--- Start Provided entries ---

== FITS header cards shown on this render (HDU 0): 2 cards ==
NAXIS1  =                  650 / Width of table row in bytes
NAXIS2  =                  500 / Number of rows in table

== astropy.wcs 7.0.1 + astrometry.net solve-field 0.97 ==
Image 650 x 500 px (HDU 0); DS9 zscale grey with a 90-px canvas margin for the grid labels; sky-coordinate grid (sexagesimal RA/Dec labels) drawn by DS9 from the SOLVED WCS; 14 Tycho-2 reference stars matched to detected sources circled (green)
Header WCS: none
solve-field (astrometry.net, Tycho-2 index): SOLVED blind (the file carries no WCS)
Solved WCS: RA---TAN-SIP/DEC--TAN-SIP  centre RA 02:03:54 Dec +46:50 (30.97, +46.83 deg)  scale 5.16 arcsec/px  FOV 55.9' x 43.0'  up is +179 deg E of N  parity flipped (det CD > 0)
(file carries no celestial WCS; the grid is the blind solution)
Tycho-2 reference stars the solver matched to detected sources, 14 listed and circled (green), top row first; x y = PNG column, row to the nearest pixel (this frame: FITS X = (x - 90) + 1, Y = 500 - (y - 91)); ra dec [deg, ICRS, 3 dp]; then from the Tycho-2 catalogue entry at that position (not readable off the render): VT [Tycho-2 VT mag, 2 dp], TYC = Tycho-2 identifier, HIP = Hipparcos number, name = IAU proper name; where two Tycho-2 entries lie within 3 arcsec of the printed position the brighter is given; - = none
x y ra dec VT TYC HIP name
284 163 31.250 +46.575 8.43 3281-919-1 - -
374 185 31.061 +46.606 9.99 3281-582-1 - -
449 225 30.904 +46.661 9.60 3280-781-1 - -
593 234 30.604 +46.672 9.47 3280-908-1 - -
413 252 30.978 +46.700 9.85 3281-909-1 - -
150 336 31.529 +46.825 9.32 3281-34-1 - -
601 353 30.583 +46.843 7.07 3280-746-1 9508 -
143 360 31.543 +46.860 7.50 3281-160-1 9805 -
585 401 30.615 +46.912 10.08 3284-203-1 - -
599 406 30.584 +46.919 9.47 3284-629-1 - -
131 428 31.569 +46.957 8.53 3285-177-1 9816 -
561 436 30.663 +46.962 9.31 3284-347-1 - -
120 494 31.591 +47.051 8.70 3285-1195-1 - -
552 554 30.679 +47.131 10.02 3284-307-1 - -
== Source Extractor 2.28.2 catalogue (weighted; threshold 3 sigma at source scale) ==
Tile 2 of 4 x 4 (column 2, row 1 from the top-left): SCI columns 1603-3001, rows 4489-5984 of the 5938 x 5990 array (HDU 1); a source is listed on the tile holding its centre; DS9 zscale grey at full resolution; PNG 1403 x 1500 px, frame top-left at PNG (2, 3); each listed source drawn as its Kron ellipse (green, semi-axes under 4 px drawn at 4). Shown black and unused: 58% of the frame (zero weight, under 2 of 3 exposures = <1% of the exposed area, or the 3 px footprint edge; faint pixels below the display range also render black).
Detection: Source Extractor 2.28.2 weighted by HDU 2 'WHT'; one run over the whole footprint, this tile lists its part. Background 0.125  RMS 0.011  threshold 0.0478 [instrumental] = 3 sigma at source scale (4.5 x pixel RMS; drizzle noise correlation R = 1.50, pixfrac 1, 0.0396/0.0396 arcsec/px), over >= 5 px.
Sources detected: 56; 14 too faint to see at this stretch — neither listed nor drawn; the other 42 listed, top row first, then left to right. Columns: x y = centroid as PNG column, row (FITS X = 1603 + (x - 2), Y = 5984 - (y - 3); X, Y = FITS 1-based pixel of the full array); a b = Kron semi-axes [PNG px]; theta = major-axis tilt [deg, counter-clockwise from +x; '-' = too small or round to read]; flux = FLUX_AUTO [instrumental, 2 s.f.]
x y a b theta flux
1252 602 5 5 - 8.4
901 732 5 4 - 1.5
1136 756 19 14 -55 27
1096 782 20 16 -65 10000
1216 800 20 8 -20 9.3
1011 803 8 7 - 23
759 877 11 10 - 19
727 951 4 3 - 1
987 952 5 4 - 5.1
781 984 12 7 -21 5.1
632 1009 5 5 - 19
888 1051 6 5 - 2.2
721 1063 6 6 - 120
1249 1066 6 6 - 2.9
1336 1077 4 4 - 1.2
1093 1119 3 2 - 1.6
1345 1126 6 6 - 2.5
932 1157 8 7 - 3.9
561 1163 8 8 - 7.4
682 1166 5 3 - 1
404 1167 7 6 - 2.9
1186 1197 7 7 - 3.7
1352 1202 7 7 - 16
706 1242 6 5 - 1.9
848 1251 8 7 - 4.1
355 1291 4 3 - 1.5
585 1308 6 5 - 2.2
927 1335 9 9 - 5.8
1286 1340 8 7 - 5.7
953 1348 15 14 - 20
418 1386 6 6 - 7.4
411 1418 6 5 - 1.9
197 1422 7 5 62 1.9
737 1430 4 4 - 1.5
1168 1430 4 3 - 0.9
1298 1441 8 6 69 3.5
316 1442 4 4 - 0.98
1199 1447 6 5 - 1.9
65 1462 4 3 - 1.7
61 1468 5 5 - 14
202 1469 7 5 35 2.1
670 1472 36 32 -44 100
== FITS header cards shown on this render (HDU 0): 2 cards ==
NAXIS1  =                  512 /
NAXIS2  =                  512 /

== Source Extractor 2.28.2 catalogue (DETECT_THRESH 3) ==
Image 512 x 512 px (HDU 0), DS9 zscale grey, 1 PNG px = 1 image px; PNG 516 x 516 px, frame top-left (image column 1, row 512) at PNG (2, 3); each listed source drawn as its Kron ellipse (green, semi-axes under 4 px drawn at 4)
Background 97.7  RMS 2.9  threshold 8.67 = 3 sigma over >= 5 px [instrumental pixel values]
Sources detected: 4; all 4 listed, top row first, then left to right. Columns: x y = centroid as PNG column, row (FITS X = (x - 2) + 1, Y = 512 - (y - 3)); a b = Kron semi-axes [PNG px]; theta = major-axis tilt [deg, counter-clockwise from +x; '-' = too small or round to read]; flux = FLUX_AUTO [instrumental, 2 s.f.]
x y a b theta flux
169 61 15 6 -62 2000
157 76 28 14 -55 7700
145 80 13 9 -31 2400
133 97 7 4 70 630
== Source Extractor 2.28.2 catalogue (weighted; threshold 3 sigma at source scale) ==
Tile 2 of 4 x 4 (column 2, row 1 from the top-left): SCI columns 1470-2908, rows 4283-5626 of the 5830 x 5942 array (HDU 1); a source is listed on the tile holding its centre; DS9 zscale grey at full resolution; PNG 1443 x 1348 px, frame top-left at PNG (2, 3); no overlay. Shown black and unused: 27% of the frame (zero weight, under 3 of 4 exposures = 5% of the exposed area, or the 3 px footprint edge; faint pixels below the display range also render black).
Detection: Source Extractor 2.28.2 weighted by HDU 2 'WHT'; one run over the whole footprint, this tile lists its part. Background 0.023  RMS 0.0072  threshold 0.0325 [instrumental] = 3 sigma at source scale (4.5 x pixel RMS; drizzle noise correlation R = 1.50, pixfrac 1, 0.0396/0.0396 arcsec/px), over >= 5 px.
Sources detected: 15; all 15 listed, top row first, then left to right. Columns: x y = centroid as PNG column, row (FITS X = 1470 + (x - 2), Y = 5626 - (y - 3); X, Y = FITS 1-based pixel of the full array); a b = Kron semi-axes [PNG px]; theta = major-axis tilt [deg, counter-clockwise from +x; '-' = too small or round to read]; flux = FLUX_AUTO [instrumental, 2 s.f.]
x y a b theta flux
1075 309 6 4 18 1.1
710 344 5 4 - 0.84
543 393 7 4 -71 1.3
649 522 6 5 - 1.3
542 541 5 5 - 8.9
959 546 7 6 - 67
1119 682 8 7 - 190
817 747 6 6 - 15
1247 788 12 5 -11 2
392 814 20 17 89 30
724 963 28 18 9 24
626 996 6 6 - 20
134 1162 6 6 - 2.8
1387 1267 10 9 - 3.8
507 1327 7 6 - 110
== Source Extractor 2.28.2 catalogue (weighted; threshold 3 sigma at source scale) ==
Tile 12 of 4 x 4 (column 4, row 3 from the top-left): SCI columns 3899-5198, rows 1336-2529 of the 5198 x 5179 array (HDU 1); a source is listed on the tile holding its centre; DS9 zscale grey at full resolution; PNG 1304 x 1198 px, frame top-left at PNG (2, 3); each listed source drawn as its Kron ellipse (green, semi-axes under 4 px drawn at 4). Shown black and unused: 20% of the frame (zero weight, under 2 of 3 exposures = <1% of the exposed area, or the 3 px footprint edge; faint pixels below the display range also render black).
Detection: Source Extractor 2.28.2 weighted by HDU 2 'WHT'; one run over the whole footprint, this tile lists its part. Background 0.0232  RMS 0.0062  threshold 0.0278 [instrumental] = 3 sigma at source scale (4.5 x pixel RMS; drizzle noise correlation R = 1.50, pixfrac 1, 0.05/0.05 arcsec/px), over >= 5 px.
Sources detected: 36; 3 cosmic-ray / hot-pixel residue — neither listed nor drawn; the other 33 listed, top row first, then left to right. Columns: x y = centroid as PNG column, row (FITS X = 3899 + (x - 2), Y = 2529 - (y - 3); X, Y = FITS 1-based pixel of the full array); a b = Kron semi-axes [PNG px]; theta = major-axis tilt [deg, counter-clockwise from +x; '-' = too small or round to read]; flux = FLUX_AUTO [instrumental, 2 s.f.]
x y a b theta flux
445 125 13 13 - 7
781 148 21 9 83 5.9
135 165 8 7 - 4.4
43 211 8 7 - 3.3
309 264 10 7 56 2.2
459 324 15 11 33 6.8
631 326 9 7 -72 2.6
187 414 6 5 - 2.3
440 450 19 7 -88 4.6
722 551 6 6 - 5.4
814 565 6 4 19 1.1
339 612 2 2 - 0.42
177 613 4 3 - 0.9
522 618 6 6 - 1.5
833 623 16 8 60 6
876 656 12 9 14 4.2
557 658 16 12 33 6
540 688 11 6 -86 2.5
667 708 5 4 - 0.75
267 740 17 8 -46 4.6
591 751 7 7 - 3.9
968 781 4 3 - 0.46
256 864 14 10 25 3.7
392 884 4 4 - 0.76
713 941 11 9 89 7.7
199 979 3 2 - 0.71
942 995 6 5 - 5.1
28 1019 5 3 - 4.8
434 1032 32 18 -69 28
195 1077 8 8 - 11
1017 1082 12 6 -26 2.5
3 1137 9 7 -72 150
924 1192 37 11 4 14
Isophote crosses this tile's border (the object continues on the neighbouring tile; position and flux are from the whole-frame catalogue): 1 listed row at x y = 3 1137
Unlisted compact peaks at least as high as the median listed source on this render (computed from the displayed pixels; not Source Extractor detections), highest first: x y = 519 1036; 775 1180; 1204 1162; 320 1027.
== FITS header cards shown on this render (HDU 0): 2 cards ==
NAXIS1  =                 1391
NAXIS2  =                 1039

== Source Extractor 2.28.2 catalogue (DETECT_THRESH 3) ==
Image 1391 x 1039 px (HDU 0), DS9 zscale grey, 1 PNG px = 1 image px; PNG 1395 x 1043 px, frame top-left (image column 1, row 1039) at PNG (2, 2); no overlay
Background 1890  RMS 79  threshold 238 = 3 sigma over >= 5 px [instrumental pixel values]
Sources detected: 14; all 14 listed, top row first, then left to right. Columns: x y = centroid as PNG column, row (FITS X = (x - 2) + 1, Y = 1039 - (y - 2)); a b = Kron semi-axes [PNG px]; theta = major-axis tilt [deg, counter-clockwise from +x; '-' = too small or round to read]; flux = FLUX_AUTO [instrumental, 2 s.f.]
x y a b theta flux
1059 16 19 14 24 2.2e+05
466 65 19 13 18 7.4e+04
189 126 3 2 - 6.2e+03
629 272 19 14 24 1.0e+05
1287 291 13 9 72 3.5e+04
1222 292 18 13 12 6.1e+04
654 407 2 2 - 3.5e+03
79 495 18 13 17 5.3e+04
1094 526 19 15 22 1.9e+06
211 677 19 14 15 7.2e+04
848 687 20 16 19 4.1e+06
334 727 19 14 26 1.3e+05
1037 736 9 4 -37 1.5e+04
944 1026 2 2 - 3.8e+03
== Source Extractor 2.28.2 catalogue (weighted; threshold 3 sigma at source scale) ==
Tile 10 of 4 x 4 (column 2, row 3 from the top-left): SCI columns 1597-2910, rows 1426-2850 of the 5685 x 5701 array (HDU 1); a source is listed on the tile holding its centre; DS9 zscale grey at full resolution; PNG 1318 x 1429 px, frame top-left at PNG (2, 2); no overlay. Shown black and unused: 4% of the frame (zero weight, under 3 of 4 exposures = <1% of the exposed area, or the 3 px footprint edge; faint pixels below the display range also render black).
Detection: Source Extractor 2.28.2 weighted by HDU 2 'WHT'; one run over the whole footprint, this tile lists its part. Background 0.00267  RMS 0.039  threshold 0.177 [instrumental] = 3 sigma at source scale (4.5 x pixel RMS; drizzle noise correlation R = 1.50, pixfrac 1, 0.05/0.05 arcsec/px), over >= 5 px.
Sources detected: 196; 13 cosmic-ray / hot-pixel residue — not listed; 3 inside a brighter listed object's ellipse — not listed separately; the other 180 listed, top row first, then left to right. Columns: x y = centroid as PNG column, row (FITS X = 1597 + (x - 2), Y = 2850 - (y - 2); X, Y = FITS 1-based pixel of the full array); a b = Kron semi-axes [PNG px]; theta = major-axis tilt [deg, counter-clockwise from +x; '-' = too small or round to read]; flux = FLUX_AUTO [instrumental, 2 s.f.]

--- End Provided entries ---

### Problem description:
Put the lines from the start of the rows above up to and including the line with "Header WCS: none" into a Markdown table with two columns, No. and Text, numbering each line and leaving out blank lines.

### Task solution:
| No. | Text |
|---|---|
| 1 | == FITS header cards shown on this render (HDU 0): 2 cards == |
| 2 | NAXIS1  =                  650 / Width of table row in bytes |
| 3 | NAXIS2  =                  500 / Number of rows in table |
| 4 | == astropy.wcs 7.0.1 + astrometry.net solve-field 0.97 == |
| 5 | Image 650 x 500 px (HDU 0); DS9 zscale grey with a 90-px canvas margin for the grid labels; sky-coordinate grid (sexagesimal RA/Dec labels) drawn by DS9 from the SOLVED WCS; 14 Tycho-2 reference stars matched to detected sources circled (green) |
| 6 | Header WCS: none |